Sour Fish Soup with Napa Cabbage and Enoki Mushrooms
- ACTIVE: 20 MIN
- TOTAL TIME: 50 MIN
- SERVINGS: 8
The inspiration for this dish is a bracing soup made with whole fish that Zak Pelaccio likes to eat at Sichuan Dynasty restaurant in Flushing, Queens. "They use it to encourage digestion," he says. Does it work for Pelaccio? "I'm always hungry," he says. "I'm really not a good judge."
- 2 ounces cellophane noodles
- 2 quarts fish stock
- 2 scallions, thinly sliced
- 1/2 cup Asian pickled mustard greens, drained and chopped, plus 1/4 cup of the pickling liquid
- 1 1/2 tablespoons minced ginger
- 2 tablespoons rice vinegar, plus more for serving
- 2 tablespoons Asian fish sauce, plus more for serving
- 1 1/4 pounds shredded napa cabbage
- 5 ounces enoki mushrooms
- 1 1/2 pounds red snapper fillets with skin, cut crosswise into 24 slices
- 1/2 cup chopped cilantro
- Using scissors, cut the cellophane noodles into 3-inch lengths. In a heatproof bowl, cover the noodles with very hot tap water and let stand until clear and pliable, about 5 minutes; drain.

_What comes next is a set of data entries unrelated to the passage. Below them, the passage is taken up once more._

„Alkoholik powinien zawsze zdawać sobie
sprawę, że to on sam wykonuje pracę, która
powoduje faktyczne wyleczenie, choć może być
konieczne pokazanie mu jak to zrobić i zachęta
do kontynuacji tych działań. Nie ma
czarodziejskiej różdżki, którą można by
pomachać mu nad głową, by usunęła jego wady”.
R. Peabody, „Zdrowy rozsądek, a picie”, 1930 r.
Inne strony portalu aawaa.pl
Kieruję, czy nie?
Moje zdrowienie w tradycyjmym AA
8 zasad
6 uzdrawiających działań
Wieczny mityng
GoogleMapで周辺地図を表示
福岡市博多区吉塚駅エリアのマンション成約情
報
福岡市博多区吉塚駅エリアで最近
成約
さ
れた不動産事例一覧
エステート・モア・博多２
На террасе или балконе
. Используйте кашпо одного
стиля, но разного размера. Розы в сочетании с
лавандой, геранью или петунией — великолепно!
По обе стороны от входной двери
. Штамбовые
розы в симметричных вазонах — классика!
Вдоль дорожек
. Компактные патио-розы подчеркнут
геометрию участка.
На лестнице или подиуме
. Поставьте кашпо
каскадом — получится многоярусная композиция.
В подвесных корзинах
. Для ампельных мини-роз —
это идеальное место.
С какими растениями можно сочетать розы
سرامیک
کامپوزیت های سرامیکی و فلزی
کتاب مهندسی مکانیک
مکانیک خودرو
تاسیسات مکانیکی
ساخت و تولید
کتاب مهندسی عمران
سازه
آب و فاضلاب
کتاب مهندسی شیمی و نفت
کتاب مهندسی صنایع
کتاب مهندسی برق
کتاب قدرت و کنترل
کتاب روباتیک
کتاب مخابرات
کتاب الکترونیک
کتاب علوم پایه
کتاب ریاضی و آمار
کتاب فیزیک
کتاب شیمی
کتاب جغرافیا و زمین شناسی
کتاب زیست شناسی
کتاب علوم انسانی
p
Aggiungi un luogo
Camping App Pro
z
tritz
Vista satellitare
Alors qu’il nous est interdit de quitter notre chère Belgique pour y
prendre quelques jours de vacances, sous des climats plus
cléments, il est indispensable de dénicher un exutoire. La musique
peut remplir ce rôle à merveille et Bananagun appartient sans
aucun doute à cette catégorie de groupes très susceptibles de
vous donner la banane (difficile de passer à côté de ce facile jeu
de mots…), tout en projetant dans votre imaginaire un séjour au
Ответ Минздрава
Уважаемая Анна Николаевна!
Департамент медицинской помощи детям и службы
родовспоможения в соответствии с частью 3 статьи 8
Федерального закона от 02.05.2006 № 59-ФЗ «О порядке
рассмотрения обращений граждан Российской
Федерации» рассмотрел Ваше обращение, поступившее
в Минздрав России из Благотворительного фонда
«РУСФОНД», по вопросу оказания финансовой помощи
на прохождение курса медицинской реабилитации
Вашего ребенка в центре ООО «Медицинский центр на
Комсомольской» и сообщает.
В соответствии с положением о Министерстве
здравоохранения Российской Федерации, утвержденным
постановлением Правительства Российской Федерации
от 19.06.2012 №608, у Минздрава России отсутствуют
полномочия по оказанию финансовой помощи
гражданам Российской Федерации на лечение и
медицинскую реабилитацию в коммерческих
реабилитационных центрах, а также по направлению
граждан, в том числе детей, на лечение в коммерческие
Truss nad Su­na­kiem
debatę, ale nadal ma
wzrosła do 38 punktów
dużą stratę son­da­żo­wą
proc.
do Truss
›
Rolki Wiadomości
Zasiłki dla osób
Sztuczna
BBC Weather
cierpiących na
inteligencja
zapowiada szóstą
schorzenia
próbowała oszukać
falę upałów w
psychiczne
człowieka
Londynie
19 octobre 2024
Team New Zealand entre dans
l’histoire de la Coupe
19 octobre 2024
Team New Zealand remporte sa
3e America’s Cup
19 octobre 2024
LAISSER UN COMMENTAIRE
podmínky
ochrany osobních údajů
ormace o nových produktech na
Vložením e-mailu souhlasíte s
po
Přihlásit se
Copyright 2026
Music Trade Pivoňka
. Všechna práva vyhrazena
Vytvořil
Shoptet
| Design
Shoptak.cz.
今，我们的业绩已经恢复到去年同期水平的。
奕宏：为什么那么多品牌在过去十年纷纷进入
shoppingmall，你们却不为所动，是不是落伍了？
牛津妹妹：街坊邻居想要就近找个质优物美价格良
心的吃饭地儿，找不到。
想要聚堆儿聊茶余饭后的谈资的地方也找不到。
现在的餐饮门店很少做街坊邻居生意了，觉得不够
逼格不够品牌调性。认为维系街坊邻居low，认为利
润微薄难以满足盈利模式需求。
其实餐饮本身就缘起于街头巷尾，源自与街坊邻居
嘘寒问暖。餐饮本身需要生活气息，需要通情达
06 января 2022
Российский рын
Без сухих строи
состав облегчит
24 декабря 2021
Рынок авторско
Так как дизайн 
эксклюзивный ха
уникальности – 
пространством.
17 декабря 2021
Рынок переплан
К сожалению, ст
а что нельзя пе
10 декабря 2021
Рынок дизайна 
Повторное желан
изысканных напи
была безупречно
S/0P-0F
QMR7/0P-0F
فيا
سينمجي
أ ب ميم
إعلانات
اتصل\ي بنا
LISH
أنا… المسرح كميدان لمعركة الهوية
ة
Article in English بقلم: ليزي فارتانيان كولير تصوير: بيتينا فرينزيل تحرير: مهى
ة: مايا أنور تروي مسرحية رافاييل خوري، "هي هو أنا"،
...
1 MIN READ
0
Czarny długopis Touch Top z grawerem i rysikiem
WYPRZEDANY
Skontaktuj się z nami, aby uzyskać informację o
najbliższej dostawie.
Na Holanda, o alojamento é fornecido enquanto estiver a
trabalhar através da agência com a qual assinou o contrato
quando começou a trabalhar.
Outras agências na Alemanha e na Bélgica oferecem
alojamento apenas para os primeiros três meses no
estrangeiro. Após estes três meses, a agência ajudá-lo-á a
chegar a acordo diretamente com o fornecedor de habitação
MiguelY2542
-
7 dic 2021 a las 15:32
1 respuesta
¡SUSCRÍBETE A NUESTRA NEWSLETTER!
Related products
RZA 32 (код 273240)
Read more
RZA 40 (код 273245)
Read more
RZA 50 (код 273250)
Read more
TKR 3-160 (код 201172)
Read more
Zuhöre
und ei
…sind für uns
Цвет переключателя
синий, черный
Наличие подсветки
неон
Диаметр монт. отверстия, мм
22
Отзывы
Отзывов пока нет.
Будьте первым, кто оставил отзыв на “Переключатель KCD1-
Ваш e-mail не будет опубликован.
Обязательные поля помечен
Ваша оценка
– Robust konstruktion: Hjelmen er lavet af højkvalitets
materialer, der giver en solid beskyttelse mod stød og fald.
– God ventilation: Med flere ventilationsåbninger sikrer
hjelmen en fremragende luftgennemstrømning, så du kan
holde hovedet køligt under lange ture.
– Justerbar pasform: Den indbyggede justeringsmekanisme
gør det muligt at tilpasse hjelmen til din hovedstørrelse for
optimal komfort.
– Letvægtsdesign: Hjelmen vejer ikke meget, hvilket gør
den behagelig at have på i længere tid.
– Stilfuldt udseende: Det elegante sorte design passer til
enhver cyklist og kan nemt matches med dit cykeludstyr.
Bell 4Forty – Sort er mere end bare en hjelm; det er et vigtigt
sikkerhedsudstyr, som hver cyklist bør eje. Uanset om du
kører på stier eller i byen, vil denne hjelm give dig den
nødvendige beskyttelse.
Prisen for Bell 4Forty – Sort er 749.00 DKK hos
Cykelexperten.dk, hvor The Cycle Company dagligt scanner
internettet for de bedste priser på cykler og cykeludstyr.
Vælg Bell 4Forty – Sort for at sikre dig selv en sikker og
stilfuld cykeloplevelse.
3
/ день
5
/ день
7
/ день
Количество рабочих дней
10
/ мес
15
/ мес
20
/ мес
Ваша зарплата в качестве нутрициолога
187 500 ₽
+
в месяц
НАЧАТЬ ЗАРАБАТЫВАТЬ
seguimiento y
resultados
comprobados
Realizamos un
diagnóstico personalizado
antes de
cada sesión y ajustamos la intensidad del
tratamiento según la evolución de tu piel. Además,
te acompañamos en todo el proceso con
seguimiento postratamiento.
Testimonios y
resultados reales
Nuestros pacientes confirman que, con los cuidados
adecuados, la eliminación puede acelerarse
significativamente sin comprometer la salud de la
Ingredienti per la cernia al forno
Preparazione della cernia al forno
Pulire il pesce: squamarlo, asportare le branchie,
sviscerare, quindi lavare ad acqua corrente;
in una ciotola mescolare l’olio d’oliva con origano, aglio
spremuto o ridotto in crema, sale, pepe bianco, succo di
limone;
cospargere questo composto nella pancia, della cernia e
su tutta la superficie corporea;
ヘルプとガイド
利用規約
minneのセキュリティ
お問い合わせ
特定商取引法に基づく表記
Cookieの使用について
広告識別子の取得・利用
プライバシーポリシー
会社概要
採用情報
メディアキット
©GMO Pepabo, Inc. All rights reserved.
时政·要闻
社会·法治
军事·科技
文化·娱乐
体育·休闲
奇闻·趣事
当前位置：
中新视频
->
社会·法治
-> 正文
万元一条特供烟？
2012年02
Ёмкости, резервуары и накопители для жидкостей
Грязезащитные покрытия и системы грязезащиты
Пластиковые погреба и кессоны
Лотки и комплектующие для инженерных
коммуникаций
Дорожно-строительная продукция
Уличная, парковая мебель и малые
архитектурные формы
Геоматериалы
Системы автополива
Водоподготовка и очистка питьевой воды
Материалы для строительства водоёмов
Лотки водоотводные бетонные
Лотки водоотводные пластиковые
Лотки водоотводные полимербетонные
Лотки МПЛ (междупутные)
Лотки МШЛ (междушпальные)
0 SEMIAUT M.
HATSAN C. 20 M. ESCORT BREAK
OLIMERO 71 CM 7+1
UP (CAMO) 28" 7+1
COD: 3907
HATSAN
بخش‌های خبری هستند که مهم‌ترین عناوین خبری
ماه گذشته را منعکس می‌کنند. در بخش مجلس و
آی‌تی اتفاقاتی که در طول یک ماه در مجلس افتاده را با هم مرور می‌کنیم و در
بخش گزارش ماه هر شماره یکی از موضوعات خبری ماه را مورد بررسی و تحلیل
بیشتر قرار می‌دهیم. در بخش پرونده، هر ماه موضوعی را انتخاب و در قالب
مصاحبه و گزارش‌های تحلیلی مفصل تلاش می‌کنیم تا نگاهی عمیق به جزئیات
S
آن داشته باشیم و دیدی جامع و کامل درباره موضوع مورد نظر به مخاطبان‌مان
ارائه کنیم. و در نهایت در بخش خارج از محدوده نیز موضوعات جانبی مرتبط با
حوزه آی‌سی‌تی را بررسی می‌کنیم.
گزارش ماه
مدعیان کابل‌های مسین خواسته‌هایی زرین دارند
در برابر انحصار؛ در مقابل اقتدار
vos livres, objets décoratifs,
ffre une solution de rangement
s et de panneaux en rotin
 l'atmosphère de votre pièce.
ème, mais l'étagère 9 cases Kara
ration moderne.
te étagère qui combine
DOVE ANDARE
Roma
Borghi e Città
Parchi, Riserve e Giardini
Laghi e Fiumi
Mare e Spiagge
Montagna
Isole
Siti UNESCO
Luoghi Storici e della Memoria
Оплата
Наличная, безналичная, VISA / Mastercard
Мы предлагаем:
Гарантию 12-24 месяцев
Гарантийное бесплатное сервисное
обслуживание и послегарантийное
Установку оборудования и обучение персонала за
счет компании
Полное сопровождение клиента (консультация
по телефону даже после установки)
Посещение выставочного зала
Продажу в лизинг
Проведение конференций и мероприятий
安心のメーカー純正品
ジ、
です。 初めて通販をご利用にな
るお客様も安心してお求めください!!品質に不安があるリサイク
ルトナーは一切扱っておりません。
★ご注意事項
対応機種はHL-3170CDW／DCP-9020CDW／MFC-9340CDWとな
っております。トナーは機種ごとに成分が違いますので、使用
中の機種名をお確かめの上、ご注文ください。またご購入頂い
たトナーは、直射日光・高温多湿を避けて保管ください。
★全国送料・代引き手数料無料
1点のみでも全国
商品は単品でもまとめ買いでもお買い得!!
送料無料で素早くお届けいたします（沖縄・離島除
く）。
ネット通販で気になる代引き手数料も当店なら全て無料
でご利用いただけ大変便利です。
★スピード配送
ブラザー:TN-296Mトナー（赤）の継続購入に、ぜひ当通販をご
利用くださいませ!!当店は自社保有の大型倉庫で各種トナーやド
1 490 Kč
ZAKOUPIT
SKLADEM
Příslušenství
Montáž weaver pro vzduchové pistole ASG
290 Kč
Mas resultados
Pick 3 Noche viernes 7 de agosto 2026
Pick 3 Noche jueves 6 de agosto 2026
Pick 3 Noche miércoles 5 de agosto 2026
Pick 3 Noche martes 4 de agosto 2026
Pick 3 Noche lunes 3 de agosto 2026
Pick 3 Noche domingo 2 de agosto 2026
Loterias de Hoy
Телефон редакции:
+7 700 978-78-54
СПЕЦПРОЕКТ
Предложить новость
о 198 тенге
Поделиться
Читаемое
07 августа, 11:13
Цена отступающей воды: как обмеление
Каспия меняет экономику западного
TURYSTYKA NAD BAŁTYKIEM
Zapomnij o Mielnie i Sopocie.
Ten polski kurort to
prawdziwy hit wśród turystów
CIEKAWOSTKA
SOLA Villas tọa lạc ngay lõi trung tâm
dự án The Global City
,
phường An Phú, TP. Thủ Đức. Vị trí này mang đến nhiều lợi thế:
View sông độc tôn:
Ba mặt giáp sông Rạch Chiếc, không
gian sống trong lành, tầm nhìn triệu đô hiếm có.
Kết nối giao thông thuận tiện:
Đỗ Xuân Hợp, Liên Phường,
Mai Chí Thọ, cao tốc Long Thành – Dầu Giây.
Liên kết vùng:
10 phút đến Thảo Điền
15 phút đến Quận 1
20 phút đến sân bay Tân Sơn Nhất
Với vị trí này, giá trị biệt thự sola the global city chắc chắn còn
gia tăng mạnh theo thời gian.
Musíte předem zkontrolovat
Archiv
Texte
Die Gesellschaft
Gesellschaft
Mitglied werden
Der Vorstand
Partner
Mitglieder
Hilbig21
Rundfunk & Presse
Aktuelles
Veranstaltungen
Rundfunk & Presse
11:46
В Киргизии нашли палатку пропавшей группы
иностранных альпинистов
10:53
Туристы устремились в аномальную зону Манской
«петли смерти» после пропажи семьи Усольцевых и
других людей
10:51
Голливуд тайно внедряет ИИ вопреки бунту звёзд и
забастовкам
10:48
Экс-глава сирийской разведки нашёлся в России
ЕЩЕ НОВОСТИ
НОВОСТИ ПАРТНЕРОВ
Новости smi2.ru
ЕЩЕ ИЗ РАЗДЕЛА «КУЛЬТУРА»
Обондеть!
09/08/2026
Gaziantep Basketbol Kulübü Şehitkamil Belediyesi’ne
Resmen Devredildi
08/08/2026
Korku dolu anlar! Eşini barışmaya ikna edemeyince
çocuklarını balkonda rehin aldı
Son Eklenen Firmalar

- In a large saucepan, bring the stock, scallions, mustard-green pickling liquid, ginger and 1 tablespoon each of rice vinegar and fish sauce to a boil. Simmer over moderately low heat for 15 minutes.
- Add the cabbage and simmer over moderate heat for 10 minutes. Add the enoki mushrooms and cellophane noodles and simmer for 3 minutes.
- Add the fish to the soup and simmer until barely cooked through, about 2 minutes. Add the cilantro, pickled mustard greens and the remaining 1 tablespoon each of rice vinegar and fish sauce. Serve, passing additional fish sauce and vinegar at the table.
A bubbly California wine will blend with the flavors in the hors doeuvres and soup here.